▸ **WHAT IS REQUIRED**
Set down each line of the records once more, precisely, and omit the pictures.

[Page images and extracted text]
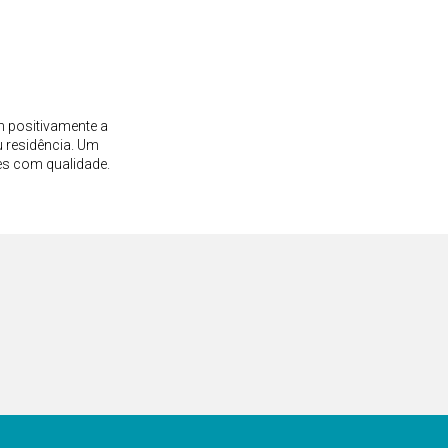
m positivamente a
 residência. Um
es com qualidade.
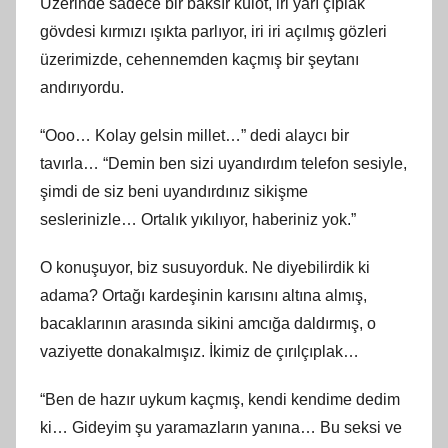
Üzerinde sadece bir baksır külot, iri yarı çıplak
gövdesi kırmızı ışıkta parlıyor, iri iri açılmış gözleri
üzerimizde, cehennemden kaçmış bir şeytanı
andırıyordu.
“Ooo… Kolay gelsin millet…” dedi alaycı bir
tavırla… “Demin ben sizi uyandırdım telefon sesiyle,
şimdi de siz beni uyandırdınız sikişme
seslerinizle… Ortalık yıkılıyor, haberiniz yok.”
O konuşuyor, biz susuyorduk. Ne diyebilirdik ki
adama? Ortağı kardeşinin karısını altına almış,
bacaklarının arasında sikini amcığa daldırmış, o
vaziyette donakalmışız. İkimiz de çırılçıplak…
“Ben de hazır uykum kaçmış, kendi kendime dedim
ki… Gideyim şu yaramazların yanına… Bu seksi ve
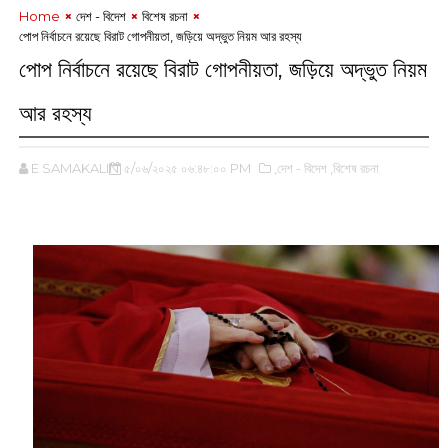
Home
দেশ - বিদেশ
বিশেষ রচনা
পোপ নির্বাচনে রয়েছে বিরাট গোপনীয়তা, জড়িয়ে অদ্ভুত নিয়ম আর রহস্য
পোপ নির্বাচনে রয়েছে বিরাট গোপনীয়তা, জড়িয়ে অদ্ভুত নিয়ম
আর রহস্য
E SAMAKALIN
৫/০৬/২০২৫ ০৬:৪৮:০০ PM
,দেশ - বিদেশ
,বিশেষ রচনা
‌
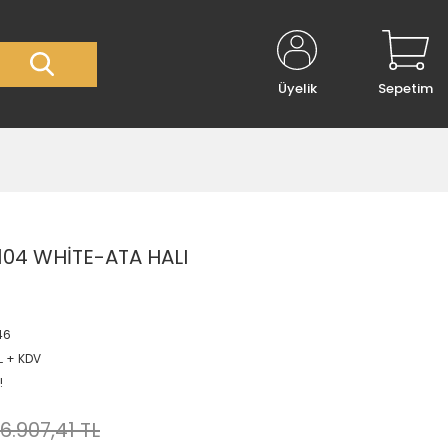
Üyelik
Sepetim
04 WHİTE-ATA HALI
46
L + KDV
!
6.907,41 TL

▸ **EXPECTED OUTPUT**
m positivamente a
 residência. Um
es com qualidade.
Üzerinde sadece bir baksır külot, iri yarı çıplak
gövdesi kırmızı ışıkta parlıyor, iri iri açılmış gözleri
üzerimizde, cehennemden kaçmış bir şeytanı
andırıyordu.
“Ooo… Kolay gelsin millet…” dedi alaycı bir
tavırla… “Demin ben sizi uyandırdım telefon sesiyle,
şimdi de siz beni uyandırdınız sikişme
seslerinizle… Ortalık yıkılıyor, haberiniz yok.”
O konuşuyor, biz susuyorduk. Ne diyebilirdik ki
adama? Ortağı kardeşinin karısını altına almış,
bacaklarının arasında sikini amcığa daldırmış, o
vaziyette donakalmışız. İkimiz de çırılçıplak…
“Ben de hazır uykum kaçmış, kendi kendime dedim
ki… Gideyim şu yaramazların yanına… Bu seksi ve
Home
দেশ - বিদেশ
বিশেষ রচনা
পোপ নির্বাচনে রয়েছে বিরাট গোপনীয়তা, জড়িয়ে অদ্ভুত নিয়ম আর রহস্য
পোপ নির্বাচনে রয়েছে বিরাট গোপনীয়তা, জড়িয়ে অদ্ভুত নিয়ম
আর রহস্য
E SAMAKALIN
৫/০৬/২০২৫ ০৬:৪৮:০০ PM
,দেশ - বিদেশ
,বিশেষ রচনা
‌
Üyelik
Sepetim
04 WHİTE-ATA HALI
46
L + KDV
!
6.907,41 TL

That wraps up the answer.